The black dial, while interesting, felt a bit overworked for my taste. The cracked texture caught too much light in a way that made it feel busy. The red dial, on the other hand, was bold—definitely more my style—but also more experimental than I expected. Up close, it had this slightly glittery quality, and depending on the angle, you’d notice little variations in the lacquer that make every piece different.
It was at that moment I realized something important: I wasn’t just evaluating the watch. I was also reacting to the idea of it being limited.
And that’s a dangerous place to be as a buyer.

There were also a few small friction points that pulled me back to reality. I needed my physical passport to get the tax discount, which I didn’t have on me. There was an extra fee to size the bracelet. And since each dial is unique, you don’t really get to pick your favorite—you get what’s handed to you.
All of that was enough for me to pause. I asked them to hold the watch, and to their credit, they were completely accommodating. No pressure, no attitude—just a simple “come back tomorrow.”
That night, I went back and forth more than I’d like to admit. I even sent photos to family and friends to get their takes. Some loved it, some didn’t. I read more online comments than I should have. The usual mix—people praising the craftsmanship, others questioning the design or the price.
In the middle of all that noise, I went back to the original question: what did I actually want?
The honest answer was that I came to Japan for that green dial. But somewhere along the way, this trip had become about more than just buying a watch. It became about the experience of being there, in that moment, with access to something tied so closely to Japanese craftsmanship.
The next day, we went back to the store. This time, I asked to see both options side by side again—the green and the limited red.
The green was exactly what I remembered. Clean, balanced, easy to wear. The safe choice.
The red was still imperfect in the same ways… but it felt different now. It had character. It had a story built into the dial itself. You could see the handwork in a way that doesn’t come across in photos.
That’s when the decision became clear.
I went with the red Urushi dial.

Not because it was perfect, but because it felt like something I could only really connect with by being there. Something I could bring back and actually talk about—not just as a watch, but as an experience.
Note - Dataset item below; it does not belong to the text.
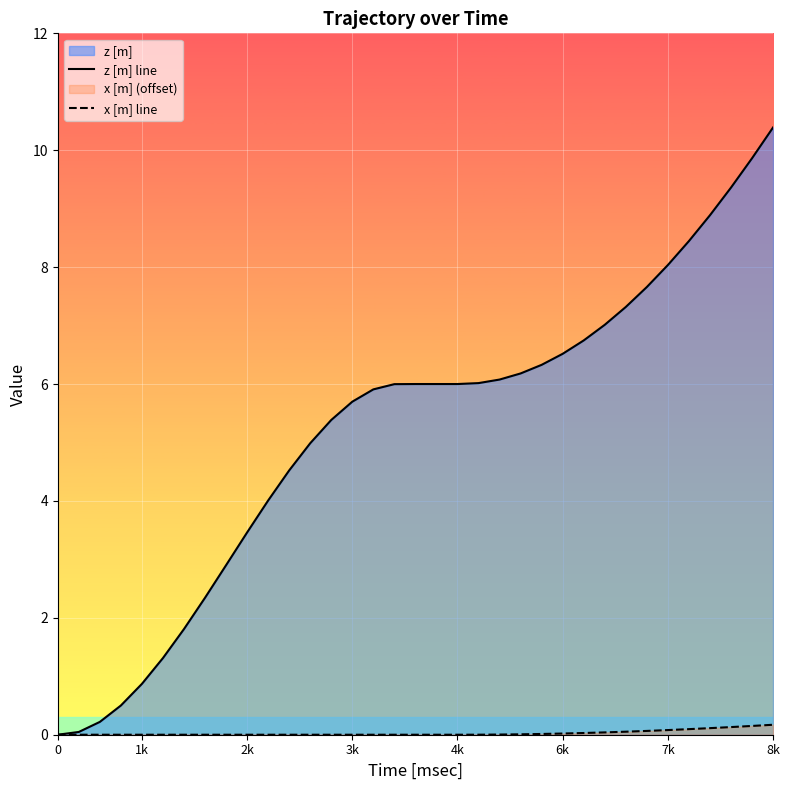

True or false: x [m] line and z [m] line intersect in this chart.

False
The checkout process was smooth, and the team continued to be fantastic. They even added a travel case, which I’ve already gotten a lot of use out of. Small gesture, but it goes a long way.
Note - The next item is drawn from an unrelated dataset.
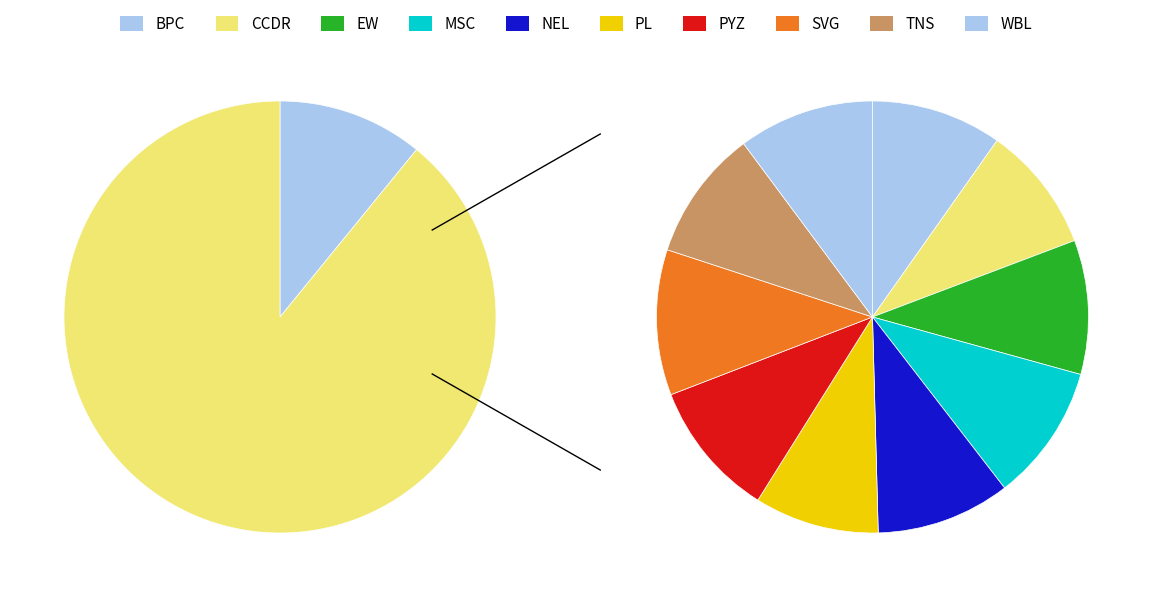

To the nearest percent, what is the difference between the largest and smallest slice percentages?

2%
Since then, I’ve spent more time with the watch, and I’ll be honest—it has both strengths and quirks. The way the light plays off the dial is incredible, but that same texture can sometimes affect readability. It’s not always a clean glance like a standard dial would be. And depending on lighting, you might catch reflections that make the surface feel busier than expected.
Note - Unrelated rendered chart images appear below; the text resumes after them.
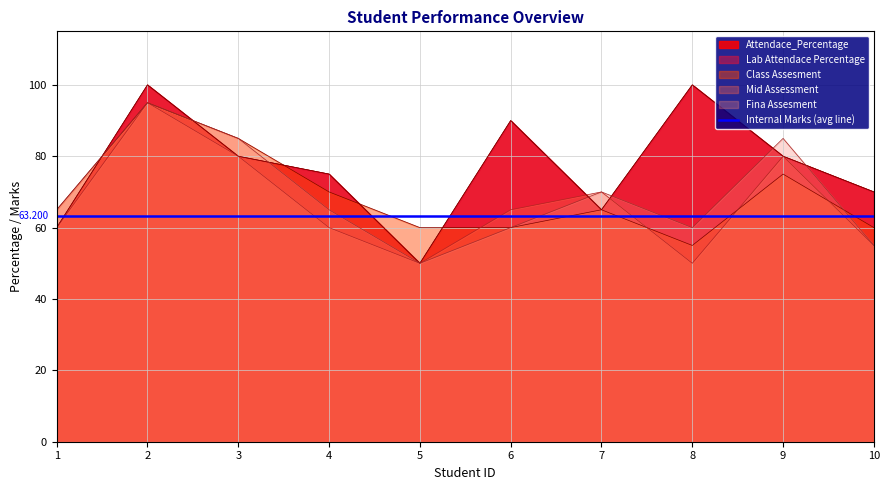

Reading left to right, extract all data points from this chart.

Attendace_Percentage: 60	100	80	75	50	90	65	100	80	70
Lab Attendace Percentage: 60	100	80	75	50	90	65	100	80	70
Class Assesment: 65	95	85	70	60	60	65	55	75	60
Mid Assessment: 60	95	80	60	50	65	70	50	80	55
Fina Assesment: 65	95	85	65	50	60	70	60	85	55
But those are trade-offs that come with something like this.
Looking back, I think KUOE is doing something interesting. They’re a small brand trying to find their balance between classic design and more artistic expression. Releases like this feel like part of that process. Not everything is going to land perfectly for everyone, but you can see the direction they’re exploring.

And that’s part of what makes them worth paying attention to.
If you’re ever in Tokyo, I’d genuinely recommend stopping by the Omotesando store. Even if you don’t end up buying anything, it’s worth seeing how they present their watches and how they think about what they’re building as a brand.
As for me, I didn’t leave Japan with the watch I originally planned to buy.
But I left with one I’ll probably remember more.